“It’s a marvelous piece, it shows the scale, it shows how Jim could warm up to it, slowly but surely. And you could also see where he was going. He was going to go bigger. But he was not going to give us that pleasure, he was going to make us wait.”
—Ken Tyler, Tyler Graphics master printer
Measuring an astounding eight by ten feet, Time Door Time D’Or from the Welcome to the Water Planet series was the largest feat Rosenquist and Tyler Graphics’ master printer Ken Tyler accomplished together at the time of its creation; Tyler would later refer to the work as the “pièce de resistance” of the series. Time Door Time D’Or shines with a cosmic brilliance as speckled flowers in creams, pinks, and purples explode from the center of a galaxy, surrounding a rectangular spiral floating in space. Upon closer inspection, hints of blue eyes draw in the viewer to reveal the reappearance of female faces like those seen in The Bird of Paradise Approaches the Hot Water Planet (lot 239).

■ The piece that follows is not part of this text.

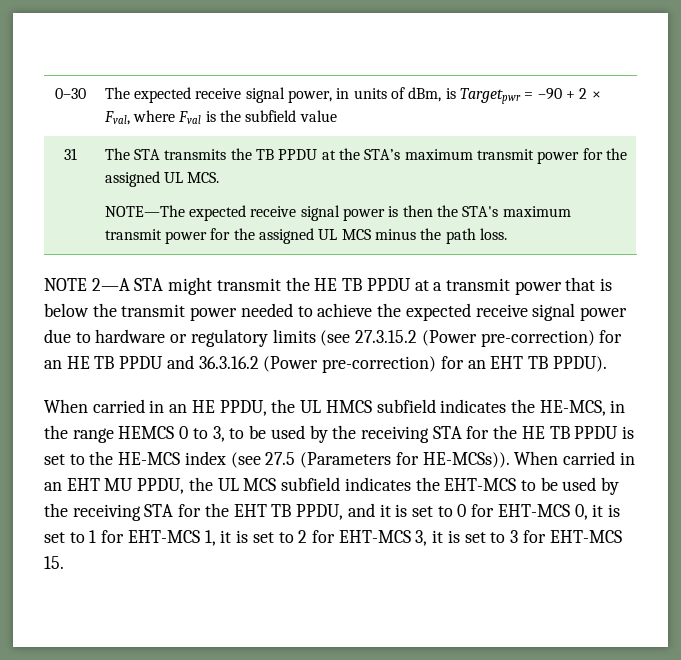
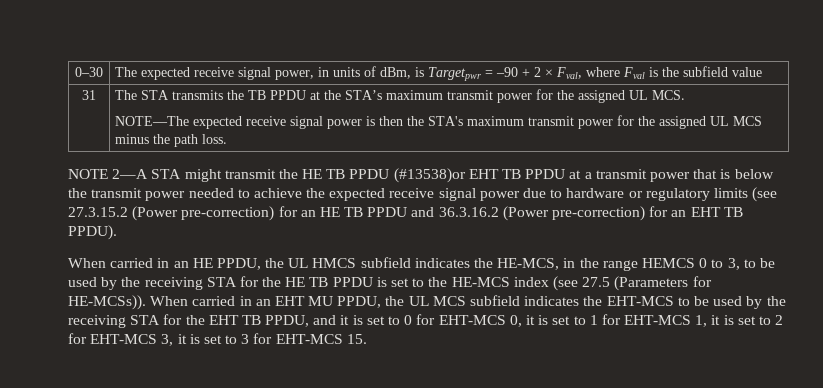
(411, 284) none -> [393,168,566,183] (#13538)or EHT TB PPDU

James Rosenquist applying paper pulp to Time Dust with Ken Tyler at Tyler Graphics Ltd., Mount Kisco, New York, 1992. Photo by Marabeth Cohen-Tyler
Rosenquist wanted to cover the paper with dazzling white specks to represent moons and stars, but the size of the paper challenged his ability to spray the color evenly across the entire surface. Rather than abandon or scale down his vision, he innovated. Tyler tells, “The ad hoc device that [Rosenquist initially] made with little dowels certainly wasn’t going to work for this huge and vast expanse of two pieces of paper. We’d solved the problem of how to spray by building a platform that could go over the top with Jim standing on it, spraying down into the pulp through whatever matrix we were going to invent to make these little dots. It turned out that we were going to use pipes, different sized pipes… in a couple weeks we had this beautiful apparatus that had all these various pipes welded to a big structure that we could put on top of wet paper. Jim would go with the moving trolley, spraying through this matrix, and then when it was all done, we’d lift it off and it would create this marvelous halo around each one of the dots as we lifted the pipes out.”i This feat of printmaking ingenuity resulted in a spectacularly elaborate and layered scene that delights and intrigues our imagination.
i Ken Tyler quoted in National Gallery Australia, Rosenquist, 2013, video.
Exhibited
Cologne, Museum Ludwig, James Rosenquist: Painting as Immersion, November 18, 2017 – March 4, 2018 (this impression) ARoS Aarhus Kunstmuseum, James Rosenquist: Painting as Immersion, April 14 – August 19, 2018 (this impression)
Literature
Constance Glenn 218 Stephan Diederich and Yilmaz Dziewior, James Rosenquist: Painting as Immersion, 2017, no. 30, p. 64 (this impression illustrated)
Time Door Time D'Or, from Welcome to the Water Planet (G. 218)
1989 Monumental pressed paper pulp print in colors, on two sheets of TGL handmade paper, with lithographic collage, on Rives BFK paper, the full sheets. S. 96 3/4 x 119 1/2 in. (245.7 x 303.5 cm) Signed, titled, dated and numbered 22/28 in pencil (there were also 12 artist's proofs), published by Tyler Graphics, Ltd., Mount Kisco, New York, framed.